Theatre

Muswell Hill reviewed: a guide on how to sock it to London trendies

28 February 2015

9:00 AM

28 February 2015

9:00 AM

Torben Betts is much admired by his near-namesake Quentin Letts for socking it to London trendies. Letts is one of the few individuals who enjoys the twin blessings of a Critics’ Circle membership card and a functioning brain so his views deserve serious attention.

The title of Betts’s 2012 play Muswell Hill shifts its target into the cross hairs with no subtlety whatsoever. Curtain up. Married couple, Jess and Mat, are nervily tidying their yuppie dream home in expectation of supper guests. Jess is a sex-bomb accountant. Mat is a blankly handsome scribbler whose debut novel keeps getting rejected. Then a missile strikes. Mat casually mentions his acquaintanceship with an Australian electrician whom Jess has been secretly entertaining. Tense silence. The doorbell rings. Into this emotional quagmire march two damaged misfits. Karen is a vegan widow (enough said), and Simon is a ranting Trot who wants to burn capitalism to the ground and dance in the embers handing out sweeties to grateful orphans. Fresh arrivals swan in. Tony is a pompous grey-haired clot (beautifully done by Gregory Cox), who makes shedloads of dosh directing Shakespeare at American universities. A perk of the job is a luscious harem of actresses from whom to pick and choose. His latest selection, alcoholic Annie, has secured from him a promise of marriage which he now bitterly regrets. The three couples crash and bounce off each other with gruesome results. I found it all quite funny and sharp but, perhaps, a little contrived.


My neighbour, a tall, lanky Gillette-dodger about the same age as the characters, snuffled and chortled with pleasure at every line. Evidently he was determined to get his money’s worth from a show that threw a white-hot searchlight on to the follies of his bourgeois chums. At the interval he clapped so hard I thought his palms might catch fire. Who was this fanatic? A snatch of eavesdropped conversation revealed him to be a certain playwright: Torben Betts.

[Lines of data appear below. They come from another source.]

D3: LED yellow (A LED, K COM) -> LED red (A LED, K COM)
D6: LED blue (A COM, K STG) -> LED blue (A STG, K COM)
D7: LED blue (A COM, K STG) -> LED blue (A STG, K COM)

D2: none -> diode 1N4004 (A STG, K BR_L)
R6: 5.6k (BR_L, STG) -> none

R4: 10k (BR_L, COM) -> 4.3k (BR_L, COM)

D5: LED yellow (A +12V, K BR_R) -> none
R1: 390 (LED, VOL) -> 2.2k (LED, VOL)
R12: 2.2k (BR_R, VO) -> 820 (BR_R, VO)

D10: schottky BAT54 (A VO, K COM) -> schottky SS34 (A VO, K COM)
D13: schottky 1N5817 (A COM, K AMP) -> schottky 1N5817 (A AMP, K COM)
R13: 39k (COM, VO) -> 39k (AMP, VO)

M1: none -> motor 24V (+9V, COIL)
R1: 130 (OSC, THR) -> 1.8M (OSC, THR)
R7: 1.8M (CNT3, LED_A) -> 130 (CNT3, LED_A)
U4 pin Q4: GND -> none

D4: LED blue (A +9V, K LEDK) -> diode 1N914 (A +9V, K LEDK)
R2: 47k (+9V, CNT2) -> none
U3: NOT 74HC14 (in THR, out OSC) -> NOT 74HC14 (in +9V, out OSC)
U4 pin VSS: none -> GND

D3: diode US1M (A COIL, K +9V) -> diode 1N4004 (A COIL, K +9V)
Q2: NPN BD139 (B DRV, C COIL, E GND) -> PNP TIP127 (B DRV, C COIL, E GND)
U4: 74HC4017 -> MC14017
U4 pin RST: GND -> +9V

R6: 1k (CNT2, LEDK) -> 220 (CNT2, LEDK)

Act Two began and his gleeful reception of every witticism and plot twist increased. Did I find this irksome? On the contrary, it was an unexpected delight to be seated alongside a writer who was receiving so much amused stimulation from his own efforts. But I fear his innocent joy may have softened my criticisms, which are threefold. His play thrusts Jess and Mat into a tense and brilliant dramatic predicament that he fails to follow up. This makes us feel cheated. The script lacks a central personality (easily fixed), and some of his human creations are so grotesquely distorted that they become stiff and unlikable. And perhaps unbelievable too. This may explain why Betts isn’t a West End fixture. Not yet anyway. I reckon he’ll get there.

How I Learned to Drive plunges us into the Deep South during the 1960s. The moral climate back then looks to modern eyes like a diseased and fetid mutant. Child abuse and incest were a community sport, like fox-hunting or hare-coursing, which the participants viewed as a dangerous form of fun that produced the odd regrettable casualty. ‘A girl with her skirt up can outrun a man with his pants down,’ was the advice offered to girls on the cusp of puberty. Cops, judges or social workers were never involved. When teenage Li’l Bit accepts driving lessons from her Uncle Peck (not a blood relative), she knows full well which way his plans lie. A sad rather than a menacing figure, Peck pursues his quarry with dogged and faintly icky determination. He ogles her. He photographs her. He lavishes her with perfumed endearments. He sits beside her in the car quaking and throbbing with thwarted lust. Occasionally, he fondles her breasts, which are unpeeled and served up only after a lengthy, ceremonial negotiation. She remains a virgin until her 18th birthday. Cue his first attempt at a full seduction, which she repudiates. He then gallantly produces a ring and offers to divorce his wife and marry her.

Legally this is watertight. Paula Vogel’s play, written in 1997, reveals itself in a leisurely series of colourful tableaux rather than with a suspense-filled narrative. It ambles rather than sprints but it remains a valuable document because it debunks two myths that our society has turned into holy writ. One is that every paedophile is a slavering, diabolical kiddie-captor who deserves lifelong detention in a barbed-wire prison teeming with rape gangs. The other is that every experience of child abuse, however mild, is ineradicably toxic and leaves the half-formed mind inscribed with an emotional scar that can be erased only by a vast inflow of money facilitated by a QC and reinforced by a lucrative Kleenex-assisted memoir in a mass-circulation daily. This is a useful corrective to both absurdities.